[Source data]

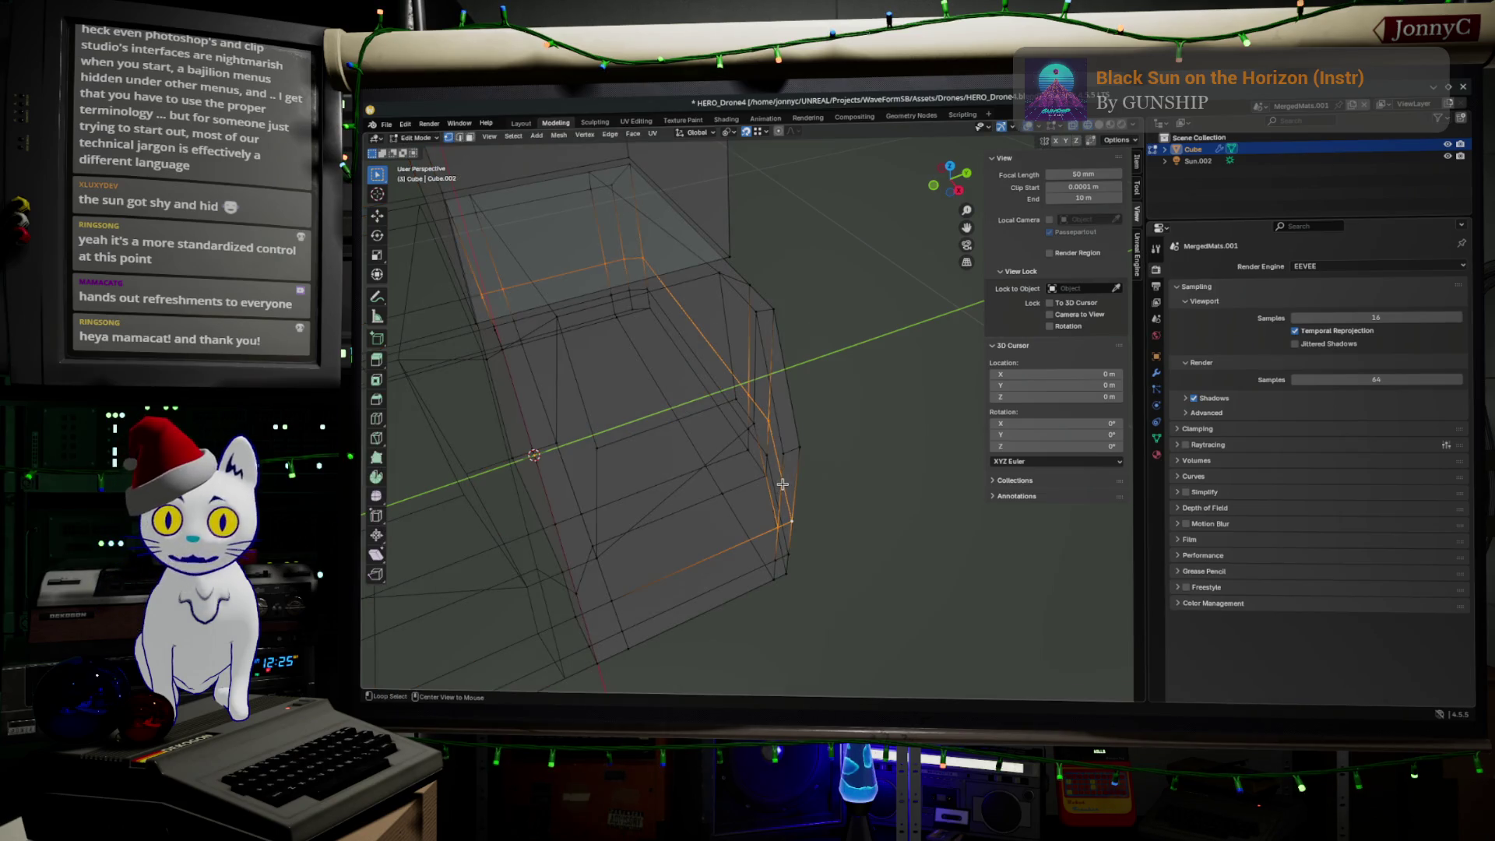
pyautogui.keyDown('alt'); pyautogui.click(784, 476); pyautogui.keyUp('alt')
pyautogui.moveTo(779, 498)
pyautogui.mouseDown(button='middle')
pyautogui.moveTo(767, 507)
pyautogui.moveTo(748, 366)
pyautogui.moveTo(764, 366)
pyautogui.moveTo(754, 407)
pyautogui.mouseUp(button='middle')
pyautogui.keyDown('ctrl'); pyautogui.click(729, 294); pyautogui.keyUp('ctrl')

[/Source data]

● What is needed: Retype the entries above word for word, minus any images.

● Answer space:
pyautogui.keyDown('alt'); pyautogui.click(784, 476); pyautogui.keyUp('alt')
pyautogui.moveTo(779, 498)
pyautogui.mouseDown(button='middle')
pyautogui.moveTo(767, 507)
pyautogui.moveTo(748, 366)
pyautogui.moveTo(764, 366)
pyautogui.moveTo(754, 407)
pyautogui.mouseUp(button='middle')
pyautogui.keyDown('ctrl'); pyautogui.click(729, 294); pyautogui.keyUp('ctrl')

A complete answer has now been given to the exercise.